* Task:
Below are some records. Write out exactly their lines from the one with "8 de agosto de 2026" through the one with "Lamborghini", and leave the pictures behind.

* Input for this task:
------------------------------------------------
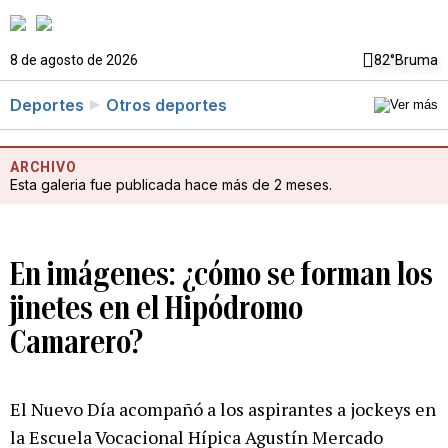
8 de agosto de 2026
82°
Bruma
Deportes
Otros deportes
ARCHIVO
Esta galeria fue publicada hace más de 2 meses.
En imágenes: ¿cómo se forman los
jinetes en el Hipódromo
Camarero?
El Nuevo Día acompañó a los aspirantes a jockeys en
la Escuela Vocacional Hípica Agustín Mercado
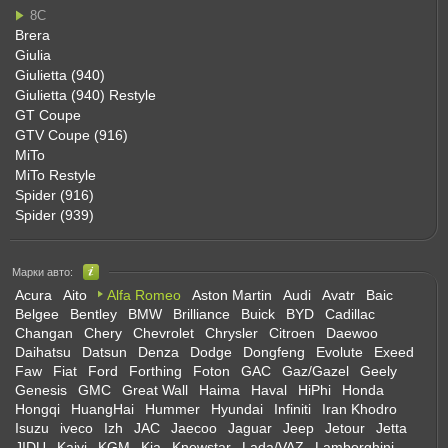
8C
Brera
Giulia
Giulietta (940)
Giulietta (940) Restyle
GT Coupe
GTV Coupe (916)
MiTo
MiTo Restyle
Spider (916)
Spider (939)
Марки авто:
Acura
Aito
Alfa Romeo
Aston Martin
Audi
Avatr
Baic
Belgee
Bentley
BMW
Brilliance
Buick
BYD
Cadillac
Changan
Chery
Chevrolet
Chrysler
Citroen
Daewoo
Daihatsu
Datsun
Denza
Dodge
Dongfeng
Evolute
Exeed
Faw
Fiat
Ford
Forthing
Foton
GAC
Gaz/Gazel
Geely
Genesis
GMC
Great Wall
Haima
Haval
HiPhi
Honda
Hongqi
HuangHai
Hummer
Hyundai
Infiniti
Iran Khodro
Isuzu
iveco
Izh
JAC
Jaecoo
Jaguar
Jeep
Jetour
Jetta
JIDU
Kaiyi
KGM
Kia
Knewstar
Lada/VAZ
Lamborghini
------------------------------------------------
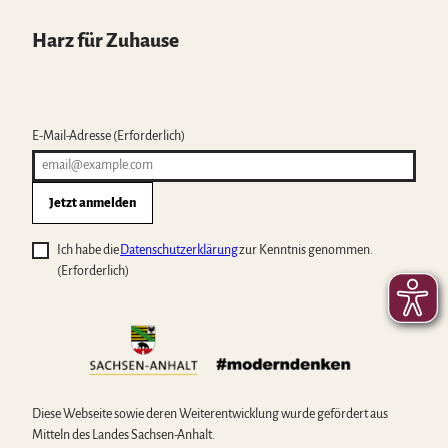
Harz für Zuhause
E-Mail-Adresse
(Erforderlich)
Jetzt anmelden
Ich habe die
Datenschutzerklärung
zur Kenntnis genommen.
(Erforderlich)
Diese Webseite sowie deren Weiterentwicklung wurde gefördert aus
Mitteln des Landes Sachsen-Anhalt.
------------------------------------------------
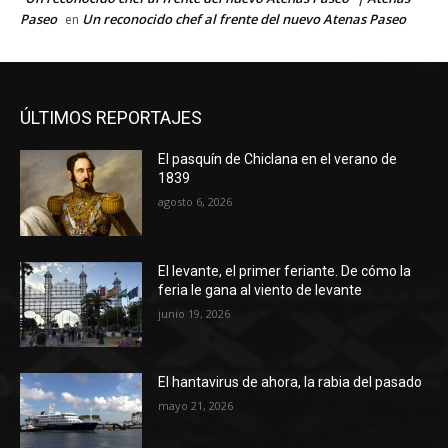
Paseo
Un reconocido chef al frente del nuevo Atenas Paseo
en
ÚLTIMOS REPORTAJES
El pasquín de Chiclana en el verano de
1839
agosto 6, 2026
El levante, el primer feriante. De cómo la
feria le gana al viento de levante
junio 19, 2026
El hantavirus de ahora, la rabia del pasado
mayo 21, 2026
------------------------------------------------
* Problem solution:
8 de agosto de 2026
82°
Bruma
Deportes
Otros deportes
ARCHIVO
Esta galeria fue publicada hace más de 2 meses.
En imágenes: ¿cómo se forman los
jinetes en el Hipódromo
Camarero?
El Nuevo Día acompañó a los aspirantes a jockeys en
la Escuela Vocacional Hípica Agustín Mercado
8C
Brera
Giulia
Giulietta (940)
Giulietta (940) Restyle
GT Coupe
GTV Coupe (916)
MiTo
MiTo Restyle
Spider (916)
Spider (939)
Марки авто:
Acura
Aito
Alfa Romeo
Aston Martin
Audi
Avatr
Baic
Belgee
Bentley
BMW
Brilliance
Buick
BYD
Cadillac
Changan
Chery
Chevrolet
Chrysler
Citroen
Daewoo
Daihatsu
Datsun
Denza
Dodge
Dongfeng
Evolute
Exeed
Faw
Fiat
Ford
Forthing
Foton
GAC
Gaz/Gazel
Geely
Genesis
GMC
Great Wall
Haima
Haval
HiPhi
Honda
Hongqi
HuangHai
Hummer
Hyundai
Infiniti
Iran Khodro
Isuzu
iveco
Izh
JAC
Jaecoo
Jaguar
Jeep
Jetour
Jetta
JIDU
Kaiyi
KGM
Kia
Knewstar
Lada/VAZ
Lamborghini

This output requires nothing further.